▸ Dataset:

-------------------------

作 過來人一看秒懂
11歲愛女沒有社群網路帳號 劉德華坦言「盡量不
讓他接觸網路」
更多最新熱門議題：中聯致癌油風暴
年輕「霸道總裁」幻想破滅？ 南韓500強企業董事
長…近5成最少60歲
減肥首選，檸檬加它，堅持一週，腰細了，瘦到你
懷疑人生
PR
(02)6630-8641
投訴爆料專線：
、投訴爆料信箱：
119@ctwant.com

-------------------------

▸ Your objective:
Repeat the text of all the items above verbatim, keeping each line as it appears.

▸ Completed task:
作 過來人一看秒懂
11歲愛女沒有社群網路帳號 劉德華坦言「盡量不
讓他接觸網路」
更多最新熱門議題：中聯致癌油風暴
年輕「霸道總裁」幻想破滅？ 南韓500強企業董事
長…近5成最少60歲
減肥首選，檸檬加它，堅持一週，腰細了，瘦到你
懷疑人生
PR
(02)6630-8641
投訴爆料專線：
、投訴爆料信箱：
119@ctwant.com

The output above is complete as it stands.